CONTRIBUTIDIRITTO PENALELegilsazione speciale

Gli omessi versamenti IVA possono comportare la doppia sanzione: penale e amministrativa

Cassazione Penale, Sezioni Unite, 12 settembre 2013 (ud. 28 marzo 2013), n. 37424 
Presidente Lupo, Relatore Cortese, Ricorrente Romano

La massima

Fra il D.Lgs. 10 marzo 2000, n. 74, art. 10-ter, inserito dal D.L. 4 luglio 2006, n. 223, art. 35, comma 7, convertito, con modificazioni, dalla L. 4 agosto 2006, n. 248, entrato in vigore il 4 luglio 2006 (il quale punisce con la reclusione da sei mesi a due anni chiunque non versa, entro il termine per il versamento dell’acconto relativo al periodo di imposta successivo, l’imposta sul valore aggiunto, dovuta in base alla dichiarazione annuale, per un ammontare superiore a cinquantamila Euro per ciascun periodo di imposta), e il D.Lgs. 18 dicembre 1997, n. 471, art. 13, comma 1 (che assoggetta alla sanzione amministrativa pari al trenta per cento di ogni importo non versato chiunque non esegue, in tutto o in parte, alle prescritte scadenze periodiche, i versamenti dei debiti IVA), intercorre un rapporto non di specialità ma di progressione illecita, che comporta l’applicabilità congiunta delle due sanzioni;tale D.Lgs. 10 marzo 2000, n. 74, art. 10-ter, è quindi applicabile anche alle omissioni dei versamenti IVA relativi all’anno 2005, senza che ciò comporti violazione del principio di irretroattività della norma penale.

- - -

- Obiettivo del compito:
Scrivi il seguito del brano sugli omessi versamenti IVA, partendo subito dopo la sua ultima frase.

- - -

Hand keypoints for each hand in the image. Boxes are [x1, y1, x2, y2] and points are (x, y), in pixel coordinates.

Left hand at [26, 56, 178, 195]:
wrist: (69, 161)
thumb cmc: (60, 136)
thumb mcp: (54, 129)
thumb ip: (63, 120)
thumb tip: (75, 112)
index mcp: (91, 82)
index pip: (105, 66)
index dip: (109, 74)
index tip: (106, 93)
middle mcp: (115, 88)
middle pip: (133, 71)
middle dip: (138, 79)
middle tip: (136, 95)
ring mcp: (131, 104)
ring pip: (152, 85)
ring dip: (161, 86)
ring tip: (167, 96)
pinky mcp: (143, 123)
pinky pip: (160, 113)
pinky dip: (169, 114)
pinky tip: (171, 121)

- - -

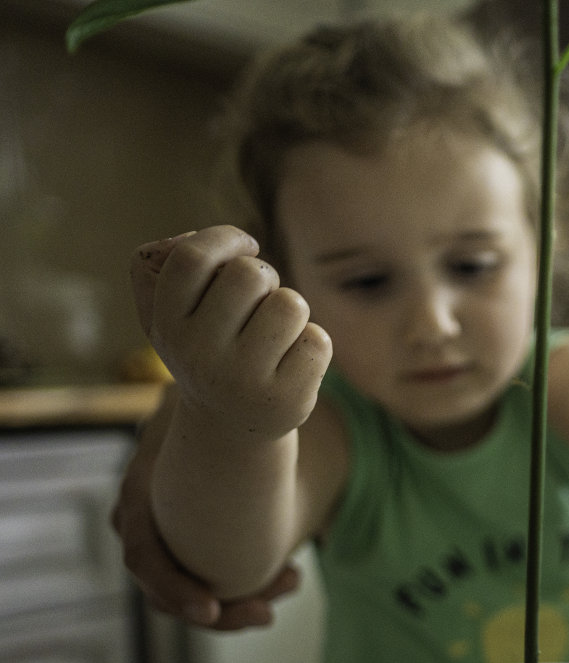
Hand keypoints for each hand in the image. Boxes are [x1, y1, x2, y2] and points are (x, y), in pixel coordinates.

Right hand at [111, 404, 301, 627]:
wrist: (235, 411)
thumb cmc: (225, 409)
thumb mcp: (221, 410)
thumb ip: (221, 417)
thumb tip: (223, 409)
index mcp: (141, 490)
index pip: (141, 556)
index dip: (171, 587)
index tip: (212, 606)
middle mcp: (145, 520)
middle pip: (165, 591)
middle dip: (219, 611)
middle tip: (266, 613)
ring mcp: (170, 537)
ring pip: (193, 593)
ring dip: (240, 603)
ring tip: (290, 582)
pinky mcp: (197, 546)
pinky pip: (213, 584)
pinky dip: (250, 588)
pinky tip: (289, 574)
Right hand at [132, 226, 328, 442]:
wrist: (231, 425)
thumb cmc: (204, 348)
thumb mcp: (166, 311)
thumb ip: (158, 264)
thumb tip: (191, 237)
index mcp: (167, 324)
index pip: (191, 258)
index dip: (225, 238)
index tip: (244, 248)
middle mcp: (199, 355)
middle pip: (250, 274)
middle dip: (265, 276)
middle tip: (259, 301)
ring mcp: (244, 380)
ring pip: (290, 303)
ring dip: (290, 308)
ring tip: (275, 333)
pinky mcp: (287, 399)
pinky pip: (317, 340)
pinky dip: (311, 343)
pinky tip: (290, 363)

- - -

- Risultato:
Il commento

Con la pronuncia in commento, la Suprema Corte di Cassazione a S.U. esamina, con riferimento all’ omesso versamento dell’Iva, la nuova fattispecie del D.Lgs. n. 74 del 2000, art. 10-ter che punisce con la reclusione da sei mesi a due anni chiunque non versa l’imposta sul valore aggiunto (per un ammontare superiore a cinquantamila Euro), dovuta in base alla dichiarazione annuale, entro il termine per il versamento dell’acconto relativo al periodo di imposta successivo, ossia entro il 27 dicembre dell’anno successivo.
Tale disposizione, dunque, presuppone l’avvenuta presentazione della dichiarazione IVA, ed è modellata esattamente su quella di cui all’art. 10-bis dello stesso DLgs, prevedendo la stessa pena, la medesima soglia di punibilità ed un momento consumativo del reato collegato ad un termine di adempimento ben determinato. Da ciò consegue che il comportamento del soggetto che non provvede a versare l’IVA dichiarata a debito in sede di dichiarazione annuale è, quindi, assimilato dal legislatore, sotto il profilo sanzionatorio, a quello del sostituto d’imposta che non versa le ritenute risultanti dalla certificazione rilasciata ai sostituiti(art 10 bis). Per il perfezionamento del reato in esame è necessario che il contribuente ometta di versare l’IVA dichiarata a debito per l’anno precedente entro il termine per il versamento dell’acconto relativo al periodo d’imposta dell’anno successivo, e cioè entro il 27 dicembre dell’anno successivo.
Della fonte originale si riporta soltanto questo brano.